Aim of the task
Write out the listing, please, but only from its first line through the line containing "thumb tip: (246, 330)", exactly as given and without pictures.

Recorded information
━━━━━━━━━━━━━━━━━━━━

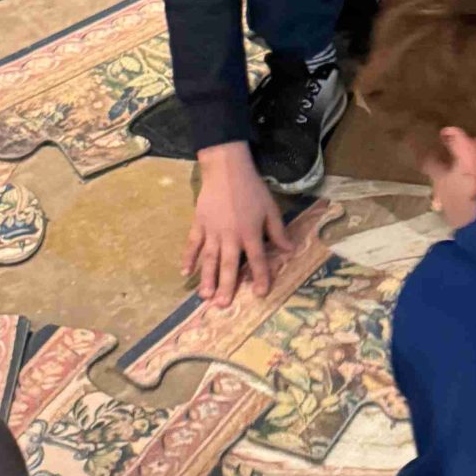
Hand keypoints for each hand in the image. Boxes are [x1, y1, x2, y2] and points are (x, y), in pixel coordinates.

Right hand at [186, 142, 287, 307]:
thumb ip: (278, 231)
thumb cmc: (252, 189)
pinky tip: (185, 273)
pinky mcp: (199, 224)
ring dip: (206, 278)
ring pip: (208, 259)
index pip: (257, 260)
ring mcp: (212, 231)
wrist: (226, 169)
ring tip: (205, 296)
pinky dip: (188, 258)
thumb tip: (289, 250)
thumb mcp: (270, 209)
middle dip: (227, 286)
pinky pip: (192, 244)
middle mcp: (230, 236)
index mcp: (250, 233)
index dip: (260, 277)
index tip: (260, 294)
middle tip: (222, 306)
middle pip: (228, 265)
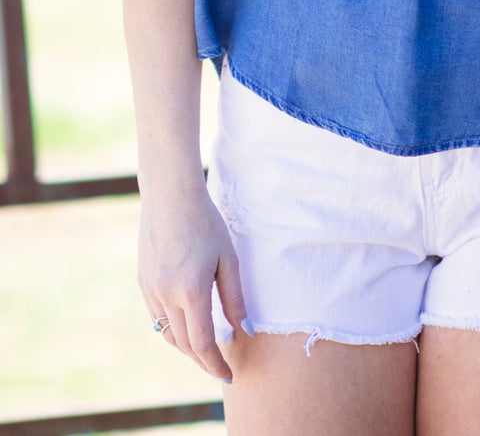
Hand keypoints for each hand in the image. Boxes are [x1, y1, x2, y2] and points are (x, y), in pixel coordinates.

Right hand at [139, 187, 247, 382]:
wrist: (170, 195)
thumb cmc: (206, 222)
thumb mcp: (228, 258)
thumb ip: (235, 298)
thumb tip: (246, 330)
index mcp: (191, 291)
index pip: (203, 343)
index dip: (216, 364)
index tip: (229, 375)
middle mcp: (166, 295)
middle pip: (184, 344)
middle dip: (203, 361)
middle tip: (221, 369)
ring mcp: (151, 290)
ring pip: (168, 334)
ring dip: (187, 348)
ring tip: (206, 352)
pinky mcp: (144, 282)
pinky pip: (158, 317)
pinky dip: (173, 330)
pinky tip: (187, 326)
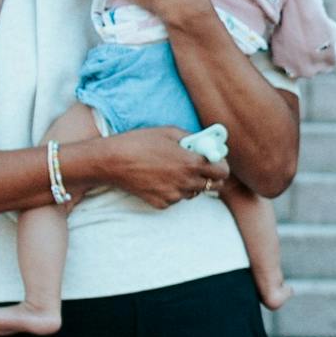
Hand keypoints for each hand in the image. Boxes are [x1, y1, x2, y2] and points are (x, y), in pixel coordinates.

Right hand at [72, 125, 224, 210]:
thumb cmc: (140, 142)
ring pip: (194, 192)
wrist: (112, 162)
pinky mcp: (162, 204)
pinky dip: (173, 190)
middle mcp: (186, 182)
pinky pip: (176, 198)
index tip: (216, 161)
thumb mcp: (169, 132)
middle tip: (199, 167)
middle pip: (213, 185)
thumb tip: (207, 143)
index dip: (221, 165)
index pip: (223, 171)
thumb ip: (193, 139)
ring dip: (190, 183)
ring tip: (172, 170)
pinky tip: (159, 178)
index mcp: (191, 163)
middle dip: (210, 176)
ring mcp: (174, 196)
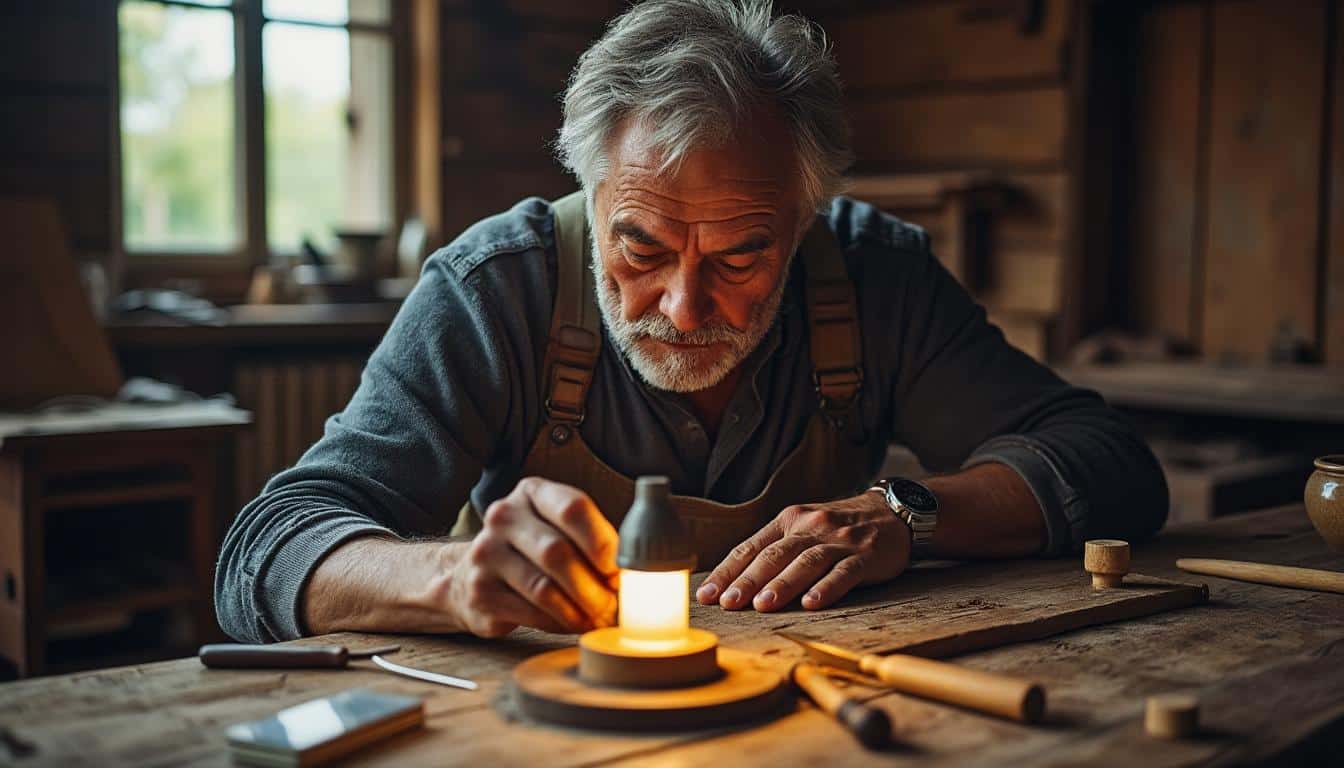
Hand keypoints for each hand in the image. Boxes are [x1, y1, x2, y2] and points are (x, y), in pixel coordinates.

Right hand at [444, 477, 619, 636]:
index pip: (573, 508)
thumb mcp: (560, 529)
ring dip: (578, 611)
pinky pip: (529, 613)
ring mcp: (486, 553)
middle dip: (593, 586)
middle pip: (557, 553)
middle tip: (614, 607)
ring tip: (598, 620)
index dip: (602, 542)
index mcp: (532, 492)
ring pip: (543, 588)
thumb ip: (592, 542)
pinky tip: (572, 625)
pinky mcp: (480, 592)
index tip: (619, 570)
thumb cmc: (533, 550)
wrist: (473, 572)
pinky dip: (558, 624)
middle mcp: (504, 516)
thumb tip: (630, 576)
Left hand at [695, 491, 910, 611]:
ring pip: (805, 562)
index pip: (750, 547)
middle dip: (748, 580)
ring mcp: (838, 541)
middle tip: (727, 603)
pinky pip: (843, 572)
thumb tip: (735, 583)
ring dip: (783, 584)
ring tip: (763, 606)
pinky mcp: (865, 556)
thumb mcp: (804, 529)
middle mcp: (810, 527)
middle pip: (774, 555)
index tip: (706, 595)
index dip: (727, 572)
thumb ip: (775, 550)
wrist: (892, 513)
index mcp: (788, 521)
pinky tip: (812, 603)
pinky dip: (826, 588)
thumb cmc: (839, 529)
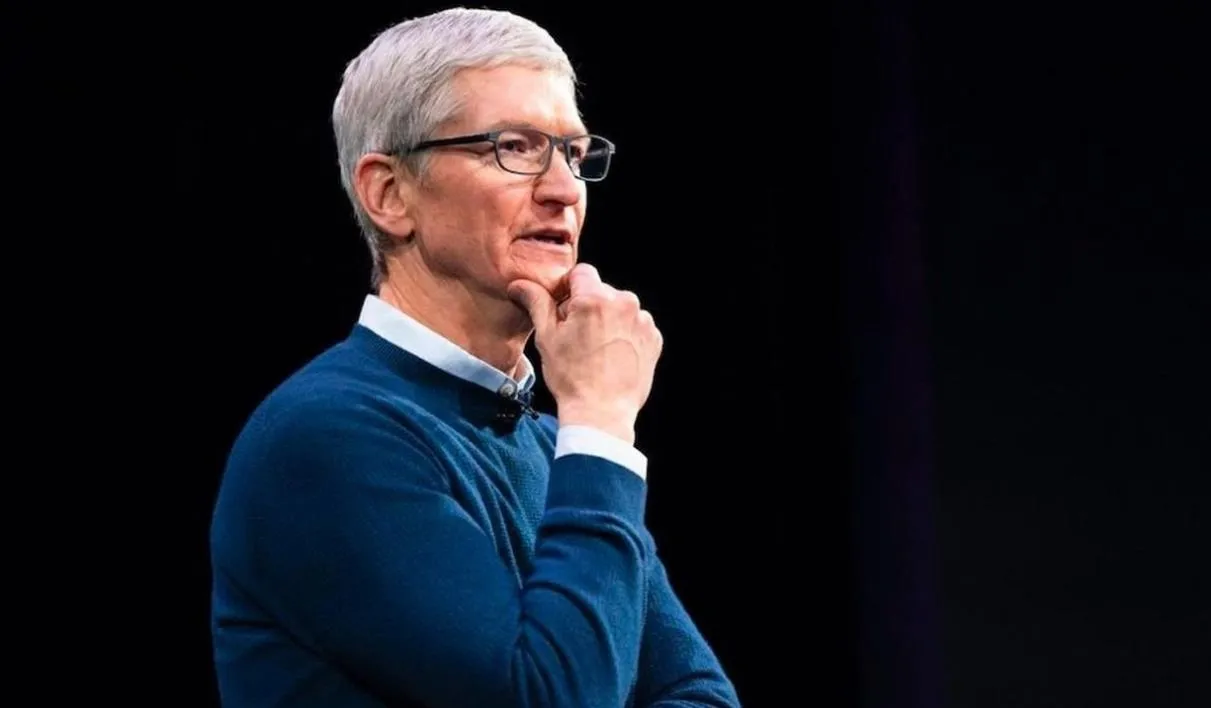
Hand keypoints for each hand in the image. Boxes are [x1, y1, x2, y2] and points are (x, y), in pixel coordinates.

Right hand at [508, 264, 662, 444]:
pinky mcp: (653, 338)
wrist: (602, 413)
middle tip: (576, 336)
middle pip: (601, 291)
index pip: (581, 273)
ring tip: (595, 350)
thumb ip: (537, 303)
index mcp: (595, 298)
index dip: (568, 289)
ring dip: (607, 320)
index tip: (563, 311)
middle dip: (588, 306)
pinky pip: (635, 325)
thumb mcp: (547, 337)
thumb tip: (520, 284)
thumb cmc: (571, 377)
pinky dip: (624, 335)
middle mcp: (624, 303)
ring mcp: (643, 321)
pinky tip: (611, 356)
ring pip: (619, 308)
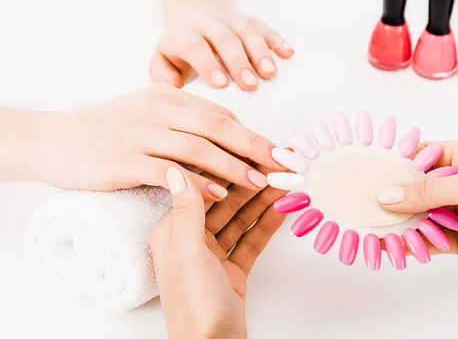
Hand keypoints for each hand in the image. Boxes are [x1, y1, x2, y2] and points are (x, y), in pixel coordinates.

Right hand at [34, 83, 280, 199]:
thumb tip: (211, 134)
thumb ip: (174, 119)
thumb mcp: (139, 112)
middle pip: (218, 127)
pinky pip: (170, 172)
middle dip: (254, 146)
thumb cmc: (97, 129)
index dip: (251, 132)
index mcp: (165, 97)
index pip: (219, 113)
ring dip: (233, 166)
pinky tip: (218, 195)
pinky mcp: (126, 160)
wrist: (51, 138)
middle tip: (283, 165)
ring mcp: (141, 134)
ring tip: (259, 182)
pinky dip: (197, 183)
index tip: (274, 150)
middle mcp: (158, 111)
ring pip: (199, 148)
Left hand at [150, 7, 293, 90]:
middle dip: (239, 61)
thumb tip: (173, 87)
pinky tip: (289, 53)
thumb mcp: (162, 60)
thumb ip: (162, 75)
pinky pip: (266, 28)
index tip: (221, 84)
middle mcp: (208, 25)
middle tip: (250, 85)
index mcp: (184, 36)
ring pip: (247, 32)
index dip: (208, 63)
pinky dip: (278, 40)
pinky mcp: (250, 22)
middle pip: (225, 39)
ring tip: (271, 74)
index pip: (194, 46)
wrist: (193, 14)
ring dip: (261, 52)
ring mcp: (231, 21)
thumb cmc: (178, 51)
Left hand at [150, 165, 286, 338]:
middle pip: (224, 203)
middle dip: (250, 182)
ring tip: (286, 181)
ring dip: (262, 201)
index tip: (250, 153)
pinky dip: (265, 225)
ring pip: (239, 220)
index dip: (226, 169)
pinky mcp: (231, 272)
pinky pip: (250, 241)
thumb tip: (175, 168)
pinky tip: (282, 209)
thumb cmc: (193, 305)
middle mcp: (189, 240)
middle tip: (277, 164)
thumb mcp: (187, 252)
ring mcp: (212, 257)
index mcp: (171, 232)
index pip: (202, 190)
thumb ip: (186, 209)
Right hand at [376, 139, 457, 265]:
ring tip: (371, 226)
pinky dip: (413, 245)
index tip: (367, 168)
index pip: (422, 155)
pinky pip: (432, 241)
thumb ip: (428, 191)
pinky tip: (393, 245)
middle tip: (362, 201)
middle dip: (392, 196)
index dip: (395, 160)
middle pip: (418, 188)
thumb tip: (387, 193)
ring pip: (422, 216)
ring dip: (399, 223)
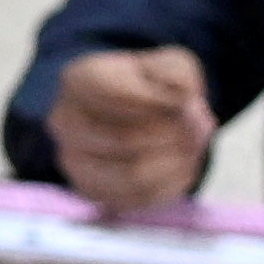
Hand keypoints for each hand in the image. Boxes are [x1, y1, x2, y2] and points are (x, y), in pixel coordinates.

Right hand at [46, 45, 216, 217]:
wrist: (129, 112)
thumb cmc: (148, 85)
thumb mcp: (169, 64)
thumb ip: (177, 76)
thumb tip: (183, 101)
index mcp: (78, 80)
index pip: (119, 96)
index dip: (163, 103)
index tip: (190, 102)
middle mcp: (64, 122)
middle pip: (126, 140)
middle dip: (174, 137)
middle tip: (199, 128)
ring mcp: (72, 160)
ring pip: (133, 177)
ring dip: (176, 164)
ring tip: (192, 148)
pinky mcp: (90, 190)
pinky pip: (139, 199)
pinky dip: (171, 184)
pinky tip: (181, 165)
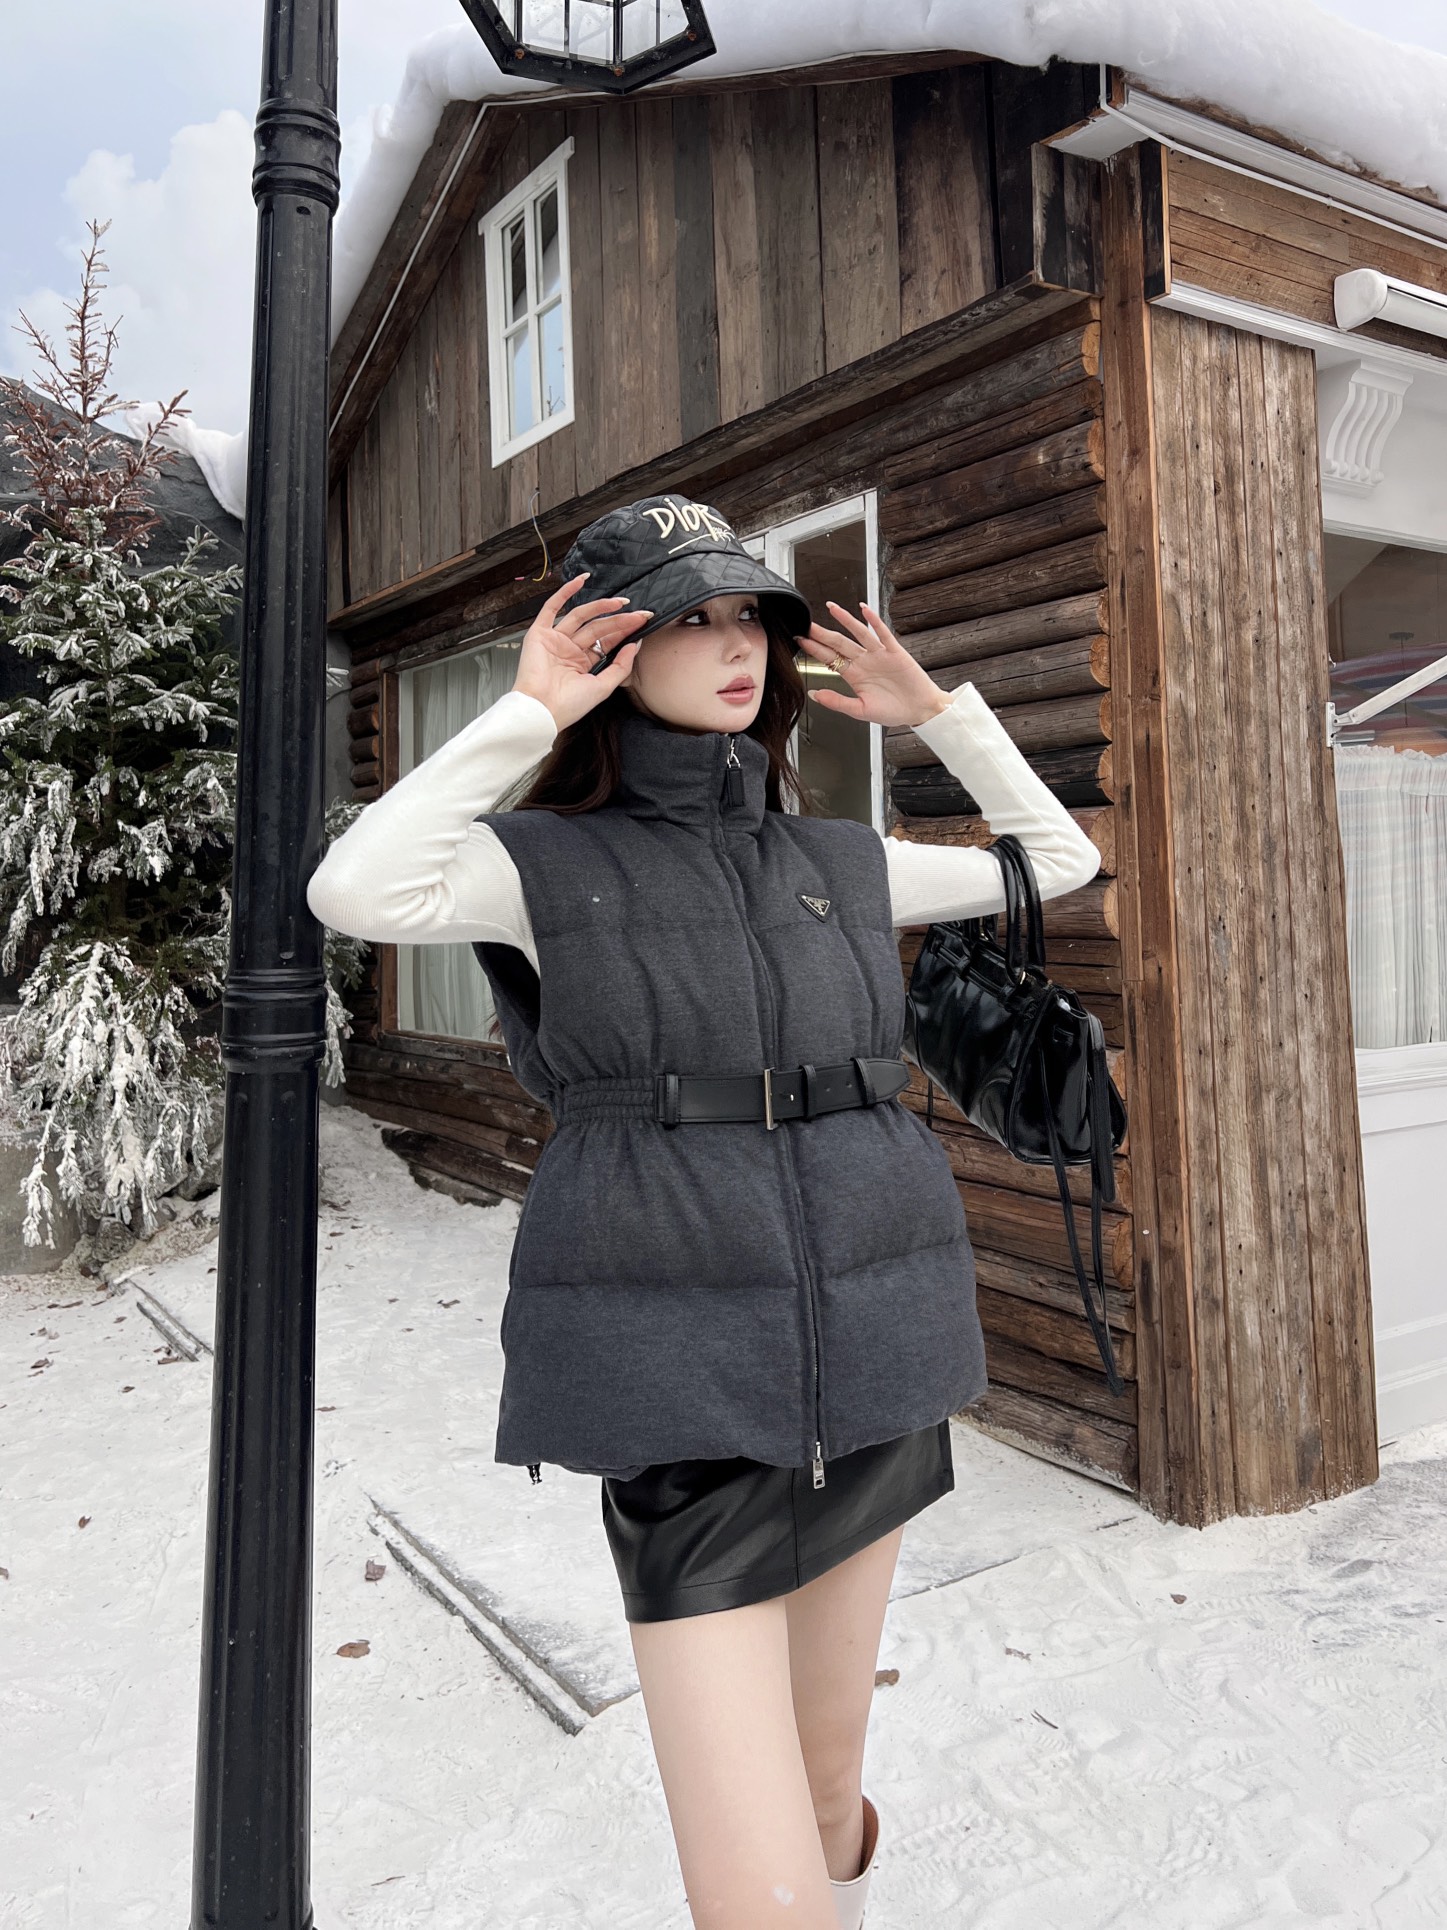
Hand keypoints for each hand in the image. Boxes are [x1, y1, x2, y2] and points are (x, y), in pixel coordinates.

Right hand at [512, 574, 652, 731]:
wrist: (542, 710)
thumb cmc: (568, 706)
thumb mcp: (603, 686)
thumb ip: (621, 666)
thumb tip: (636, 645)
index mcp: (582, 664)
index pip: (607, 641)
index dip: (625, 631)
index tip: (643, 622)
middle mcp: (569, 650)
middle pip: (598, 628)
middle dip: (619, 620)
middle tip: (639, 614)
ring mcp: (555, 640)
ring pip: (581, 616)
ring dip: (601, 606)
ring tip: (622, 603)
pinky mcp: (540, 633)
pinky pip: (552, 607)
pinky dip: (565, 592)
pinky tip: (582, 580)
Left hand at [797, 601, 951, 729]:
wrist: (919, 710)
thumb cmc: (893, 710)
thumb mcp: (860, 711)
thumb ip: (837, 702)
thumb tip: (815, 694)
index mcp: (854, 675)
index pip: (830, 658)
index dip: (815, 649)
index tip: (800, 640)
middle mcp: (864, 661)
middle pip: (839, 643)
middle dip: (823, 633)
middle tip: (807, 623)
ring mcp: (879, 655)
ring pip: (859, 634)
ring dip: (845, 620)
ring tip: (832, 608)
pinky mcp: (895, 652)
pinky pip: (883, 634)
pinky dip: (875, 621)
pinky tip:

━━━━━━━━━━━━━━━━━━━━

Answer box
Hand keypoints for each hand in the image. Boxes are [x1, y1, x2, y2] and points are (x, y), in pixel coordinates.

Right hand at [186, 142, 287, 307]:
thumb ip: (278, 231)
thumb cmc: (252, 189)
pinky tip: (185, 273)
pinky mcp: (199, 224)
ring dip: (206, 278)
ring pip: (208, 259)
index pip: (257, 260)
ring mcp: (212, 231)
wrist: (226, 169)
ring tip: (205, 296)
pinky dip: (188, 258)
thumb tip: (289, 250)
thumb mcp: (270, 209)
middle dip: (227, 286)
pinky pip: (192, 244)
middle mcp: (230, 236)
index mcp: (250, 233)
index dip: (260, 277)
index tip: (260, 294)
middle tip: (222, 306)
middle pip: (228, 265)
Hand keypoints for each hand in the image. Boxes are [x1, y1, x2, y2] and points are (x, y), in pixel coordinates.

Right hand at [139, 187, 247, 382]:
wrist: (170, 195)
thumb cmc: (206, 222)
thumb mcp: (228, 258)
thumb ip: (235, 298)
thumb tip: (246, 330)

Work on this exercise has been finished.